Before becoming old enough to enter an apprenticeship, a child might (or just as possibly might not) spend a few years in a petty school or “dame school,” basically a kind of day-care facility, usually operated in the home of some literate member of the community, where some degree of instruction in the basics of religion as well as reading (but usually not writing) English was available. Girls attended such schools, but this was as far as they could go with education outside the home. Sons of the most prosperous and ambitious families could proceed to grammar schools rather than into apprenticeships, and that was where education turned serious.

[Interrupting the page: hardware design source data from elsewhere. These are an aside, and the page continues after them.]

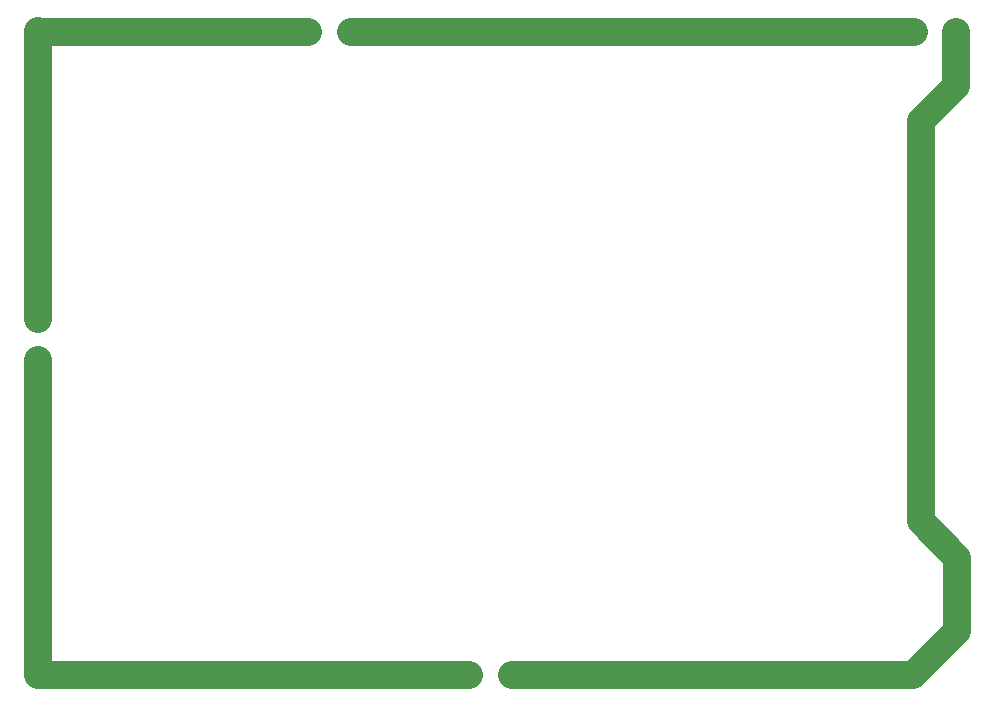
<source format=gbr>
G04 (created by PCBNEW (2013-mar-13)-testing) date mar 18 jun 2013 10:26:54 CEST*
%MOIN*%
G04 Gerber Fmt 3.4, Leading zero omitted, Abs format*
%FSLAX34Y34*%
G01*
G70*
G90*
G04 APERTURE LIST*
%ADD10C,0.003937*%
%ADD11C,0.094488*%
G04 APERTURE END LIST*
G54D10*
G54D11*
X49500Y-38225D02*
X49500Y-48725D01*
X65300Y-48725D02*
X78675Y-48725D01*
X80150Y-47250D02*
X80150Y-44825D01*
X80100Y-29075D02*
X80100Y-27275D01*
X78700Y-27275D02*
X59950Y-27275D01*
X49500Y-27250D02*
X49500Y-36850D01*
X58500Y-27275D02*
X49500Y-27275D01*
X49500Y-48725D02*
X63875Y-48725D01*
X78925Y-30250D02*
X80100Y-29075D01*
X78925Y-43600D02*
X78925Y-30250D01*
X80150Y-44825D02*
X78925Y-43600D01*
X78675Y-48725D02*
X80150Y-47250D01*
M02*

</source>
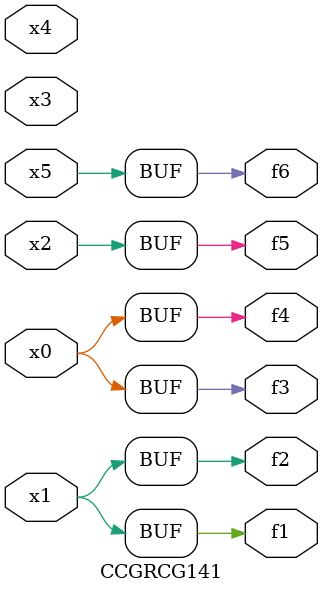
<source format=v>
module CCGRCG141(
	input x0, x1, x2, x3, x4, x5,
	output f1, f2, f3, f4, f5, f6
);
	assign f1 = x1;
	assign f2 = x1;
	assign f3 = x0;
	assign f4 = x0;
	assign f5 = x2;
	assign f6 = x5;
endmodule

</source>
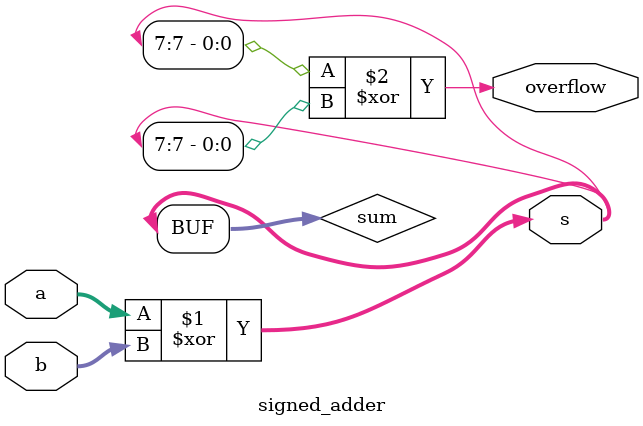
<source format=v>

module signed_adder(input [7:0] a,
    input [7:0] b,
    output [7:0] s,
    output overflow
); 

// The numbers a and b are added to the output s. 
// assign the occurence of the signed overflow of a and b to the output overflow.
// a signed overflow occurs if the most significant bits of a and b are low and the most significant bit of s is high
// a signed overflow may also occur if the most significant bits of a and b are high and the most significant bit of s is low


wire [7:0] sum; 


assign sum = a ^ b; // ^ operator is used to calculate the signed sum

assign overflow = sum[7] ^ s[7]; // ^ operator is used to calculate the overflow

assign s = sum; // the sum is assigned to the output variable s

endmodule

</source>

The entry age for grammar school was seven, generally, and those who completed the full course remained for about seven years. Their lives, during those years, appear to have been positively hellish. Grammar school pupils, like all children through the Middle Ages and the Renaissance, were regarded as miniature adults and therefore capable of adult behavior, and all but the most exceptional schoolmasters subjected them to iron-hard discipline. The school day started at six in the morning—seven during the dark months of winter—and continued until about five P.M. The heart of the curriculum was instruction in Latin, supplemented with religion and arithmetic and sometimes a smattering of Greek, and though the older pupils were supposedly exposed to such classic authors as Ovid, Cicero, Virgil, and Horace, most of their time was devoted (books being expensive and therefore scarce except in the most generously funded establishments) to memorization and recital by rote. Unsatisfactory performance was met with lashings with birch canes or similar instruments. This was the routine year-round, the only breaks occurring at Christmas and Easter and lasting just two and a half weeks.